The NDIS provides the necessary funding to people with a permanent and significant disability so they can access the supports and services they need to live and enjoy their life.
Every NDIS participant has an individual plan that lists their desired outcomes, the supports they will use and the funding they have received.
Providers are one of the main contact points for NDIS participants.
What providers do
Providers are an important part of the NDIS, delivering supports and services that help participants pursue their goals.
Providers can be registered with the NDIS Quality and Safeguards Commission (NDIS Commission) or unregistered.
- if you are ready to become a NDIS provider
- what supports and services are funded by the NDIS
- requirements and eligibility
- the difference between the NDIS Commission, the NDIS and the NDIA.
When registering, providers choose which ‘registration group(s)’ to apply for. A registration group is linked to the types of services you may offer.
Registered providers can demonstrate they have met the specific quality and safeguards requirements as part of their marketing to potential participants.
Benefits of being a registered provider
The benefits of being a registered provider include:
- connecting and delivering supports to a wide range of participants, including those with NDIA-managed funding
- being part of a vibrant, innovative and competitive marketplace
- marketing your services as being a registered provider
- extending your online presence through the NDIS Provider Finder tool in the myplace provider portal
- accessing online business systems through the myplace provider portal, including tools to manage your service bookings and fast payment processing
- accessing updates and information from the NDIS about business system and process changes, including tools and resources that you can use to train your staff
- access to supplementary training modules offered by the NDIS Commission.
Who providers work with
Plan managers and support coordinators
Plan managers and support coordinators create and manage connections between NDIS participants and supports, offering participants self-direction, choice and value.

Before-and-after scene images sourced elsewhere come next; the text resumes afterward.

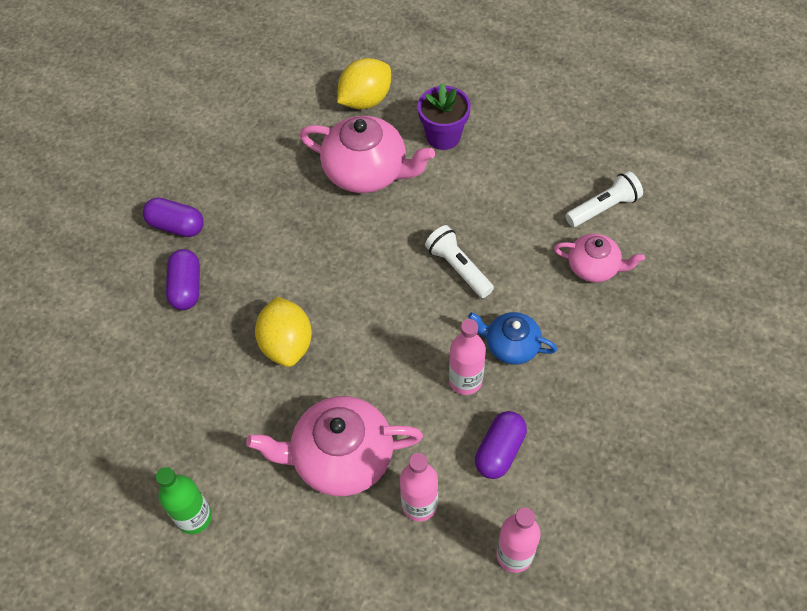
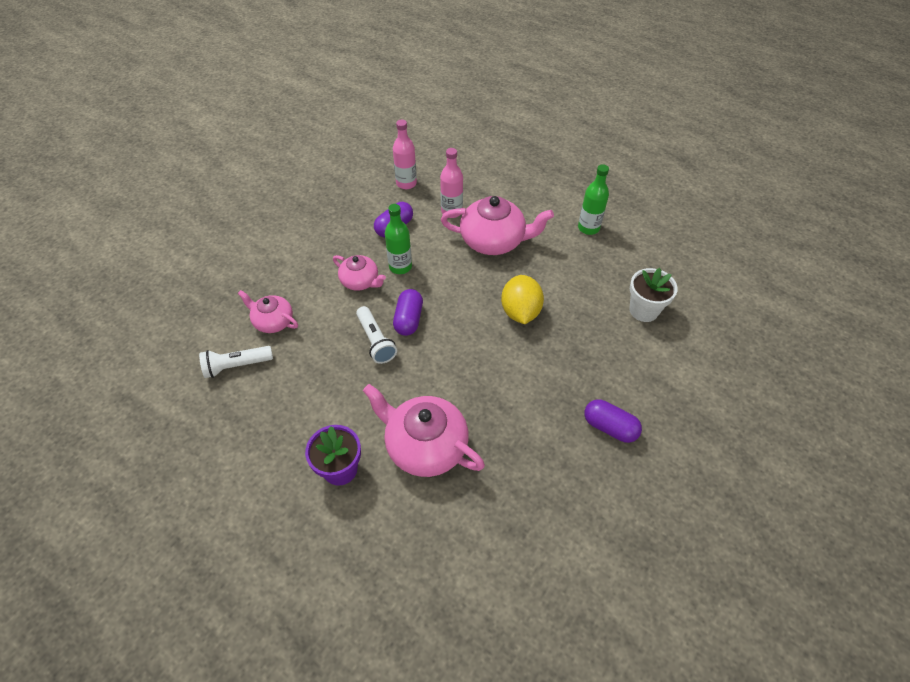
camera: 170 degrees left, 5 degrees down
purple capsule [166,249,200,310] -> purple capsule moved to [393,289,423,336]
yellow lemon [337,58,391,109] -> none
pink bottle [449,319,486,395] -> green bottle [385,204,412,274]
blue teapot [468,312,557,365] -> pink teapot [333,255,386,291]
none -> white flower pot [629,268,678,322]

Participants can choose to have a registered plan management provider to manage their funding and budget for the supports in their plan.
Support coordinators help participants to implement supports in their plan, including informal, government services, community activities and funded supports.
Partners in the Community
The NDIS Partners in the Community program supports NDIS implementation at a local community level.
The NDIA partners with suitably experienced and qualified organisations in the community who have strong local knowledge and understanding of the needs of people with disability or developmental delay.
Partners delivering Local Area Coordination (LAC) services are key NDIS contacts within the community for people aged over seven years.
Early Childhood Early Intervention (ECEI) partners deliver ECEI for children aged 0 to six years.
Local Area Coordinators (LACs)
Local Area Coordination (LAC) partners are organisations with local knowledge of disability services and their community.
They work with the NDIA to deliver LAC services for people aged seven years and over. This includes linking participants with the NDIS and to community and mainstream supports in their area.
LACs can help participants understand and access the NDIS, create, implement and review their plan.
Partners delivering LAC services also help make the community more welcoming and inclusive.
Early Childhood Early Intervention (ECEI)
Partners delivering ECEI provide early childhood intervention support to children under seven years of age who have a developmental delay or disability.
Early childhood partners help children and their families access supports and services that are tailored to the child’s needs. They also help with connection to other services such as community health services, playgroups or other activities available in the local area.
Early childhood partners will:
- provide information
- connect children with the most appropriate supports in their area
- provide some initial supports
- help make an access request if a child requires longer-term early childhood intervention supports.